Seit Jahrtausendwende Belieferung des LEH

Geliefert wird die Ware vornehmlich in den Westen, Nord-Westen, Süd-Westen und in den Süden von Deutschland. Die Genossenschaft beschränkt sich nicht auf den Naturkosthandel als Kunden, sondern ist auch maßgeblicher Lieferant von Bio-Gemüse für den LEH. Diese Entwicklung begann schon zur Jahrtausendwende. Sie wurde damals noch stark widersprüchlich diskutiert.

„Da gab es eigentlich keine andere Möglichkeit, wenn solche Mengen laufen sollen“, erinnert sich Rauhaus, der zu der Zeit noch als Betriebsleiter einen großen Biobetrieb leitete. „Aber es stand ziemlich in der Kritik“. Doch die Wogen hätten sich längst geglättet und die Entscheidung sich im Nachhinein als völlig richtig für die weitere Entwicklung herausgestellt. Inzwischen „sind wir im LEH voll etabliert“, meint der Geschäftsführer.

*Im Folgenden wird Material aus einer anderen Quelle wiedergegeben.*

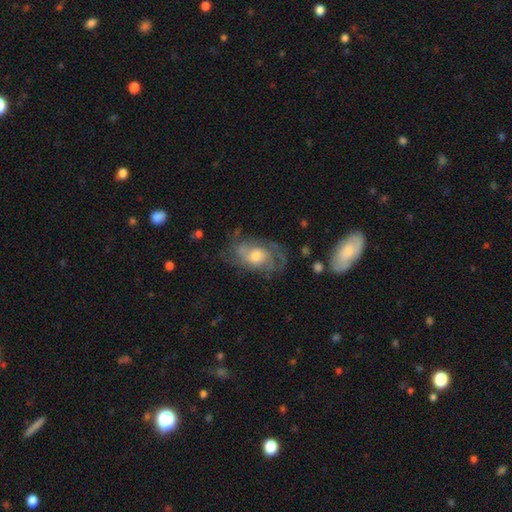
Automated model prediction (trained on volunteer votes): Q: Smooth or featured?
A: featured or disk (75%); runner-up: smooth (18%)
Q: Edge-on disk?
A: no (95%); runner-up: yes (5%)
Q: Bar?
A: no (71%); runner-up: weak (25%)
Q: Spiral arms?
A: yes (88%); runner-up: no (12%)
Q: Spiral winding?
A: tight (41%); tied with: medium (41%)
Q: Spiral arm count?
A: can't tell (36%); runner-up: 2 (30%)
Q: Bulge size?
A: moderate (60%); runner-up: small (22%)
Q: Merging?
A: none (61%); runner-up: minor disturbance (21%)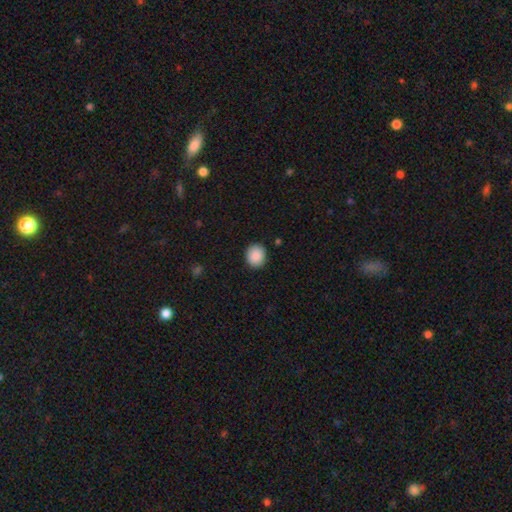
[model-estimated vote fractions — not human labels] A smooth galaxy with no disk features (89%) that is round (76%). Merging: none (90%).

Heute zählen vor allem Rewe und Edeka zu den Kunden und darüber dessen Discount-Ableger. Die Genossenschaft sei in alle Richtungen offen und schließe keine Kunden aus. Die Warenmengen reichten aus, um das ganze Jahr verlässlich zu liefern. In den Lagern in Lippborg verweilt das angelieferte Gemüse nicht lange. Sind die Produkte erst einmal verpackt, dann geht es direkt per LKW vor allem an die Zentralläger des LEH weiter, bei denen die Bestellungen der Kaufleute eingelaufen sind: Die Order gehen im Laufe des Tages ein und es wird entsprechend verpackt, abends und nachts wird ausgeliefert – das alles läuft in etwa 24 Stunden ab.

Positiv in die Zukunft

Nach Rauhaus Meinung entwickle der Markt sich langsam wieder von einem Nachfrage- zu einem Angebotsmarkt: „Das Blatt beginnt, sich zu wenden“. Die Genossenschaft steigere weiter die Produktionsmengen. Jetzt sei es wichtig, mit diesen Mengen auch entsprechend umzugehen, um zum Beispiel ein kurzfristiges Absinken der Erzeugerpreise zu verhindern: „Der Markt muss sich anstrengen, dass die Waren gut untergebracht werden“.
Es seien viele Erzeugerhöfe in der Umstellung begriffen und Rauhaus blickt insgesamt positiv in die weitere Zukunft: „Bei den Jungbauern stehen mittlerweile 30 bis 40 Prozent einer Umstellung auf Bio offen gegenüber“, verkündet er zufrieden.

Was hält Rauhaus von der Zielsetzung 20 Prozent Bio? „Wenn der Markt gut aufgebaut ist, dann wird das funktionieren“, ist er zuversichtlich.